What Does X% of Issues Mean?
I ran a highly scientific and well-scoped Twitter poll (yes, sarcasm) to ask a question that has been in the back of my head for some time:
When you see a claim that an automated accessibility testing tool finds X% of issues, what do you believe the word ‘issues’ means in that context?
Twitter polls allow up to four options, with each limited to 25 characters. The options I provided, along with the results:
|WCAG Success Criteria||42.7%||88|
|SC Failures / Techniques||15.5%||32|
|Some other public list||3.4%||7|
|Tool’s own list of items||38.3%||79|
Responses to the tweet were varied, with some asking for clarification on the options I provided. For the benefit of the reader, here is how I generally broke them down:
- WCAG Success Criteria
- The 78 Success Criteria from the WAI Web Content Accessibility Guidelines version 2.1, or some sub-set based on conformance level (A, AA, AAA)
- SC Failures / Techniques
- The Techniques for WCAG 2.1, which provides 90 different ways of failing assorted Success Criteria, along with dozens of techniques to pass them.
- Some other public list
- Assorted organizations publish their own testing parameters. For example, the UK Digital Services provides a WCAG 2.1 Primer that includes common mistakes (or failures). The DHS Trusted Tester program uses the Section 508 ICT Testing Baseline. Or perhaps another plain language take.
- Tool’s own list of items
- The automated checker might have its down rules. They conform to WCAG, but correspond to tests unique to the tool (hopefully influenced by the Accessibility Conformance Testing W3C Task Force).
Some interesting feedback came in. Amber suggested it can’t be the tool’s own list since it would be 100%, but Joe pointed out a tool’s tests may not be the same as its list of items. Paul gave an example where a vendor sub-divides WCAG into automatable and not. Alastair raised the complication of instances of issues, which speaks to challenges explaining this to management. Joppe posited it might be moot since the wording is intentionally vague.
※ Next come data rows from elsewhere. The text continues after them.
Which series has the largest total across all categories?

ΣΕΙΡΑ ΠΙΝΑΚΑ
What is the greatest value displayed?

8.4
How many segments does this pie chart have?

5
Dylan tossed out an approach for statisticians to ponder.
My Twitter poll is by no means scientific. With 206 responses it is well above the 100 person count a galaxy brain considers sufficient for a test. But it does show that the plurality of respondents might think a tool claiming it tests X% of something is testing X% of WCAG SCs. It might also be dramatically different and my Twitter poll wording was terrible. Which, in itself, confirms there is confusion.
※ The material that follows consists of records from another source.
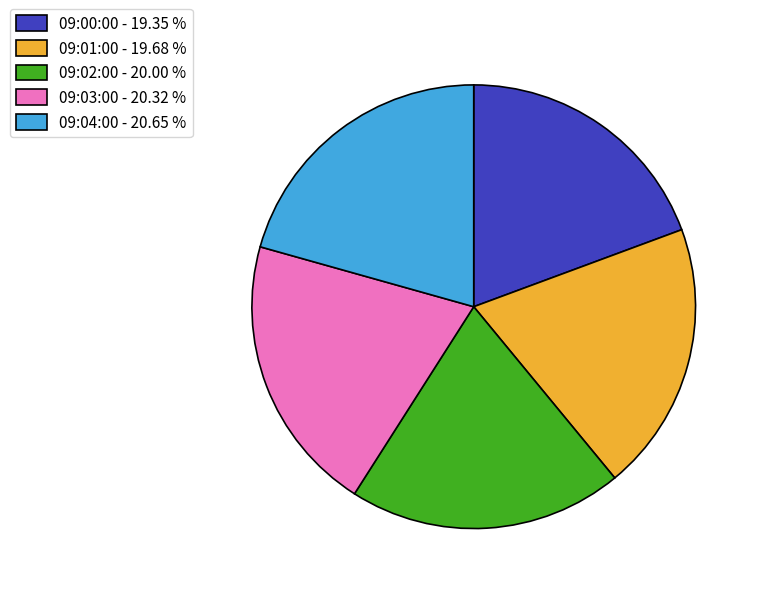

Is there any slice that represents more than half of the pie?

No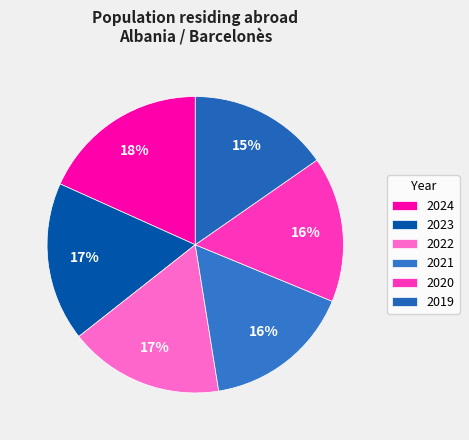

To the nearest percent, what is the difference between the largest and smallest slice percentages?

3%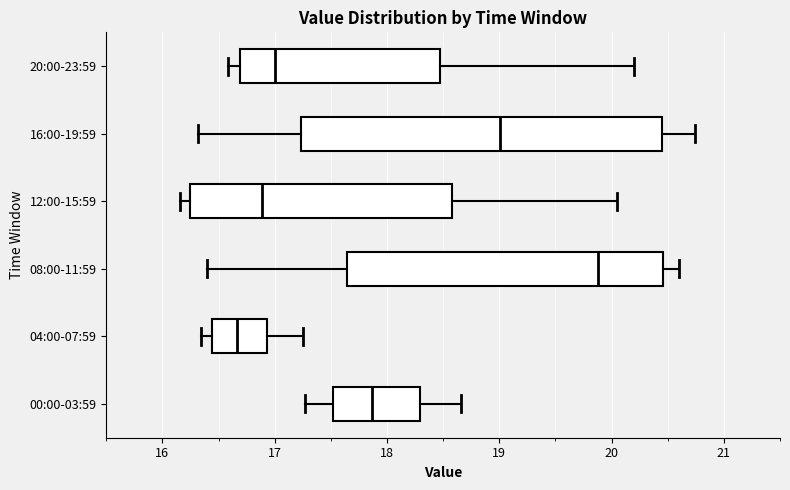

Which box is the widest, from its left edge to its right edge?

16:00-19:59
Objectively, issues are not WCAG Success Criteria. Issues could be arbitrary. Issues could also be a function of density. Issues could include warnings. In fact, issues could really be anything if left undefined.
It also makes it harder to identify when somebody is stacking test results from vendors. That practice may artificially inflate bad scores with arbitrary and duplicate tests.
What’s the Verdict?
If vendors are pitching based on their ability to catch X% of issues on a page, ask them to clarify. Ask them to define issues. At the very least, put them on notice that you expect the marketing message to correspond with expectations, not mis-use them.
But it does show that the majority of respondents might think a tool claiming it tests X% of something is testing X% of WCAG SCs.
[…] to What Does X% of Issues Mean? by Adrian […]
Even if you get universal agreement on this figure, it’s not particularly useful. Depending on what the actual issues are on a page, a tool might find between 0% and 100% of them.
The danger is that people will believe that the tool always finds X% of the issues on a page. They may consider that to be adequate. They may believe that they know how many issues the tool didn’t find, based on the number it did. This might sound like an obvious fallacy, but there are a lot of misconceptions regarding automated tools.
Also, choosing a tool with the highest value of X may not be the best idea. Tools use a mixture of rules (which should always give the correct result) and heuristics (which are fallible, but are expected to usually give the correct result).
As a rule, greater use of heuristics will result in a greater value of X, but will also result in more false positives. Tool selection needs to balance the two, not just look for the highest value of X. For instance, in some situations (such as in a continuous integration process) you can’t afford any false positives, so you would accept a low value of X.
Steve, checking the site in your bio I see that organizationally it appears you have also found the need to qualify automated tests, possibly for the same reason I wrote this post:
Automated tools can only test approximately a quarter of the 65 WCAG checkpoints. They can highlight the need for manual testing of some checkpoints, but for others they can make no assessment at all
Though WCAG 2.1 has 90 Success Criteria, I suspect you meant AA SCs there. That is not meant to pick on the site content at all, but instead it shows that even as an industry when we try to bring clarity we can still muddle it. I know I unintentionally do it all the time.